The flagship response of the Reserve Bank of India to battle the Covid-19 related economic crisis has been reducing the interest rates and disincentivizing saving behaviour in our country. With this step and the availability of a wide range of investing options for retail investors in India, we can make a practical comparison between two interest paying instruments with low or no risk. Fixed deposits and Debt Mutual funds are two front runners in the low or no risk and highly liquid bracket of investments for retail investors in India.
The theme of this small write up will be discussing about the investments and their properties based on a few selected metrics that are important to retail investors according to us.
Before we begin to compare both debt mutual funds and fixed deposits against each other, let us first know a few things about them.
Debt Mutual Fund
Mutual Funds are buckets of investments and a particular aspect defines the type of fund. Debt mutual funds consist of bonds or debentures as investments. The defining aspects for debt mutual funds depend on the underlying bonds’
- Issuer Type
- Time Period (Duration)
- Credit Quality of the Bond
Issuer Type – An issuer of a bond may be a government, municipality, corporation, bank or a Public Sector Undertaking (PSU).
Time Period (Duration) – Like a fixed deposit, every bond also has a maturity date and the time between today and maturity date can be seen as the time period. The longer or shorter the duration the more or less volatility the bond is supposed to experience.
Credit Quality – Not all borrowers have the same credit quality due to which there are higher risk and lower risk bonds as well. Higher risk bonds have a credit risk (risk of getting our principal back) versus lower risk bonds.
Purpose of Investment
For every investment, purpose and time period are very critical aspects that can significantly determine its level of success and suitability in a portfolio. Fixed deposits are conventionally used to get minimum return with no risk and debt mutual are conventionally used to reduce the risk of a well-diversified portfolio and capture some extra yield by taking proportionate risk.

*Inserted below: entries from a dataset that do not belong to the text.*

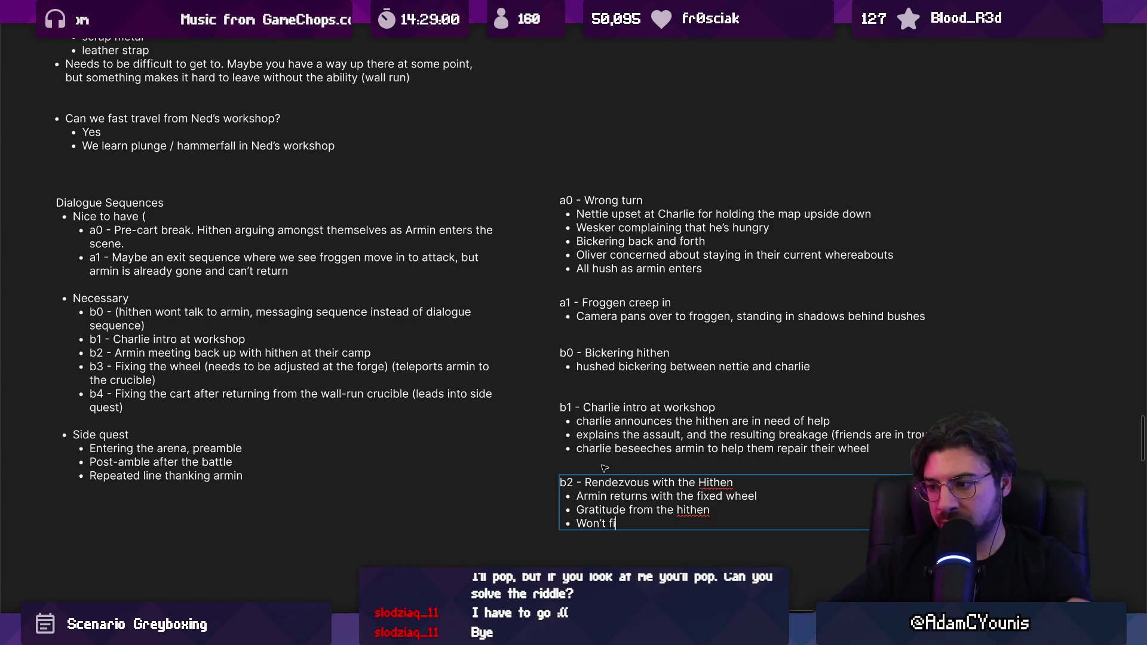
{"action": "type", "text": "rrectly"}
{"action": "key", "text": "Return"}
{"action": "type", "text": "Point to a"}
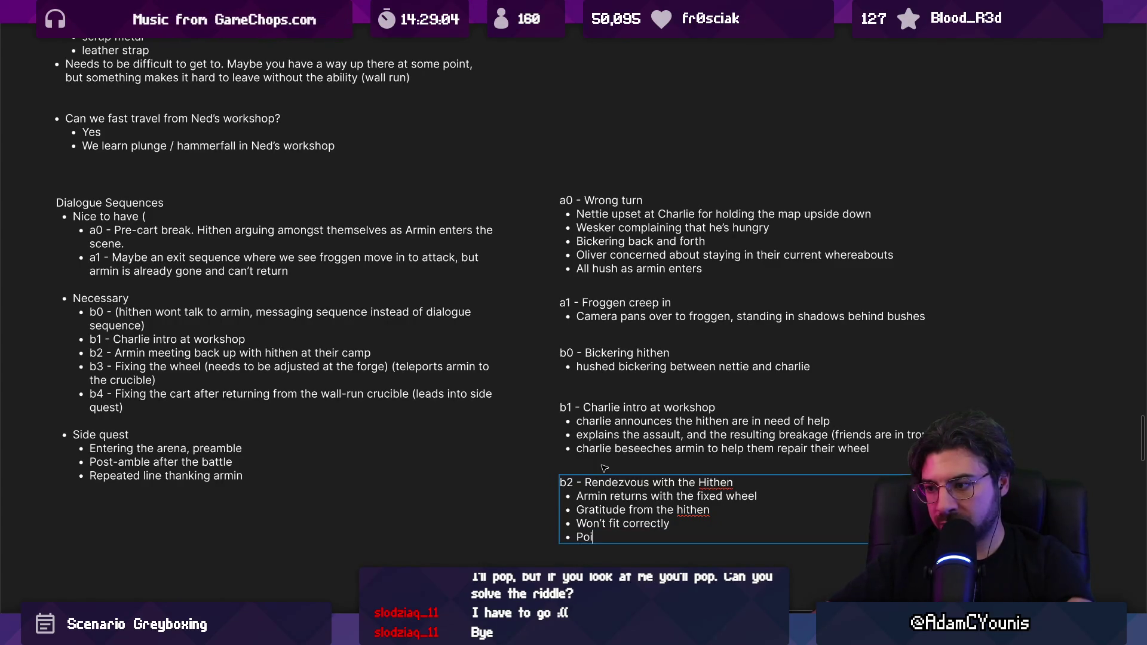
{"action": "key", "text": "BackSpace"}
{"action": "type", "text": "crucible anvil"}
Add the final b2 bullets 'Some discussion about what it is' and 'Armin disappears'
{"action": "key", "text": "Return"}
{"action": "type", "text": "Armin"}
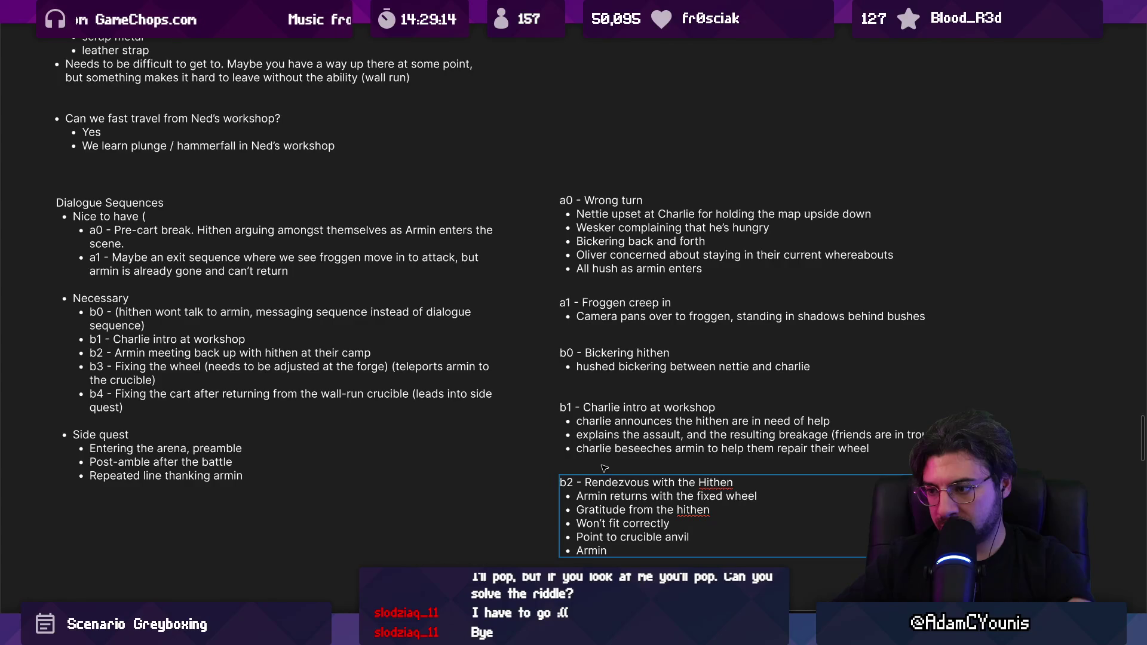
{"action": "key", "text": "BackSpace"}
{"action": "key", "text": "BackSpace"}
{"action": "key", "text": "BackSpace"}
{"action": "type", "text": "Dome"}
{"action": "key", "text": "BackSpace"}
{"action": "key", "text": "BackSpace"}
{"action": "key", "text": "BackSpace"}
{"action": "type", "text": "Some d"}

When we try to compare both of these against each other, we are absolutely considering the purpose and the time period aspect and try to compare them on a uniform platform. In this particular write-up, we are trying to substitute the fixed deposit part of investors’ portfolio with appropriate debt mutual funds.
|Metric||Debt Mutual Fund||Fixed Deposit|
|Investment Safety||Safe if right fund is chosen||Very Safe (Nor Risk)|
|Scope of Returns||Variable (Can beat FD rates)||Fixed|
|Tax rate||Capital Gains (low with indexation)||Income tax (High for many investors)|
This is important for all investment purposes but more for emergency fund or a rainy day fund or very short term goals for less than one year. Overnight or good quality liquid debt mutual funds are a great substitute for Fixed deposits considering all other metrics mentioned in the table.
Scope Of Returns
This metric should be considered when the investment horizon is medium to long for a proportionate comparison between these two investments. Banking and PSU Issuer bond funds, government issuer bond funds can be good substitutes for fixed deposits to yield more returns in an investor portfolio considering all other metrics mentioned in the table.
Liquidity not only means how quickly can we convert an investment to cash but also whether we have to pay a penalty for premature withdrawal of our investment. For many fixed deposits, there is a penalty if withdrawn prematurely. Except liquid mutual funds (it is only seven days for these too), no debt mutual fund has an exit load or a penalty whenever redeemed.
This is what we are currently experiencing specifically. All the investors that invested their savings in a five year FD in 2016 at 8% interest rate can only get close to 6% currently which is a regular possibility when it comes to Fixed Deposits. Debt mutual funds average out this phenomenon as their prices go up and down with change in interest rates over the medium to long term.
For any high earning individual, payable tax rupees are very important and fixed deposit interest is taxed at the highest possible income tax slab for an individual investor. This negative impact can be reduced if a debt mutual fund is used as the gains are taxed at capital gains rate which come down further if indexation is used in calculating them (more than three years gain).
Now, how do we determine what kind of a debt mutual fund is a good match for us?
The exercise of noting down our investment purpose, time horizon and measuring their importance against the metrics we have used to compare FD and Debt mutual funds will be helpful. Doing the same exercise with your Investment or Financial Advisor who can pick you the best fund with minimal credit risk (non-negotiable metric for choosing debt mutual funds) can yield the best results.